The black guy replied.
“Oui, parfaitement madame, je suis un Basque noir”.
(It would be an even better story if the exchange had taken place in Basque, but it didn’t.)
Jordan;
What a great story that would be and a wonderful movie! Get going and do it!
hugs, Mom
I love all women, including the white ones.
That’s why I can’t hate white men.
Cause we need them for breeding more white women.
Lesley: I’m glad the conversation didn’t take place in Basque. At least I can read French.
Mom: It took me three years to write my first book. God only knows how long this one will take!
Ben: Hahahahahaha!
I just can’t believe that anyone would ever think that the Maxwell twins were the only Black Gaelic speakers ever. Come on! There were hundreds of Black Gaelic speakers in North Carolina and probably in other Southern states as well. This has been well documented. I suppose the West Indies had their share too.
As an Cheap Breatuinn thusa? I attended a summer school there two years ago at the Gaelic College to learn some Scottish (Canadian) Gaelic and met some local speakers. A lovely place all round and reserved but welcoming people. I’m of Irish descent myself but recently found out that my distant relatives probably emigrated to Ireland from Scotland. And in all likelihood their ancestors had come from Ireland to Scotland in the distant past anyway. So much cross-fertilisation between the two countries …
Jamie: Okay, maybe you’ve known about this for a long time, and there are other people who know. But I would hardly consider it common knowledge. I don’t think this is something most people know, not even in Cape Breton. I certainly didn’t know, and for a time I had one foot in the Gaelic community and the other in the black community. There is, for better or worse, a distinction to be made between well documented and well known.
Michael: Yep, Cape Breton, born and raised. My ancestors followed a similar path to yours, I think. Mine were originally Irish doctors who moved to Scotland, then appeared later as farmers who settled back in Ulster under the plantation scheme. When the potato famine hit they moved back to Scotland for a brief time before crossing over to North America.
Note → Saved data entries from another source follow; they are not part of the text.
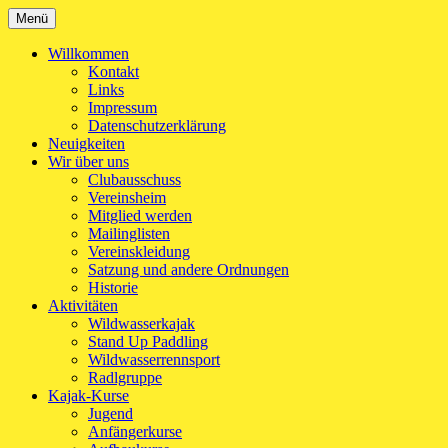
Zum
Menü
Kanu-Club Turngemeinde München e.V.
Kanu fahren in München
Inhalt
springen
Willkommen
Kontakt
Links
Impressum
Datenschutzerklärung
Neuigkeiten
Wir über uns
Clubausschuss
Vereinsheim
Mitglied werden
Mailinglisten
Vereinskleidung
Satzung und andere Ordnungen
Historie
Aktivitäten
Wildwasserkajak
Stand Up Paddling
Wildwasserrennsport
Radlgruppe
Kajak-Kurse
Jugend
Anfängerkurse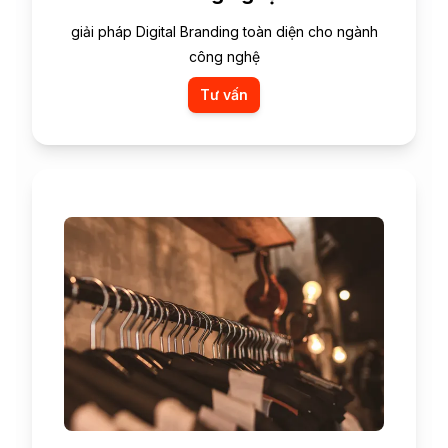
giải pháp Digital Branding toàn diện cho ngành
công nghệ
Tư vấn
The George Maxwell that you refer to as working in the Steel Plant would be by father. I am very familiar with the story about the lady and what my father had responded to her. My father often told us many stories that happened when he was growing in whycocomagh.
George Maxwell, was a rather large and well respected man living on Tupper Street in Sydney. He also has a son named George (along with John). As a friend of his son’s growing up, I too would often hear stories of Whycocomagh, Marble Mountain etc. It was common knowledge of his Gaelic background. I recall him as a somewhat resourceful, gentle, quiet authority figure who along who with his wife Erma, raised a close knit family in a multi-cultural community within Whitney Pier. He was an older father and passed away around 1974 or 1975 while in his seventies. Most of his children were in their teens or twenties when he passed as I recall.
Mr Maxwell was one of those people who left such an impression that you could never forget him.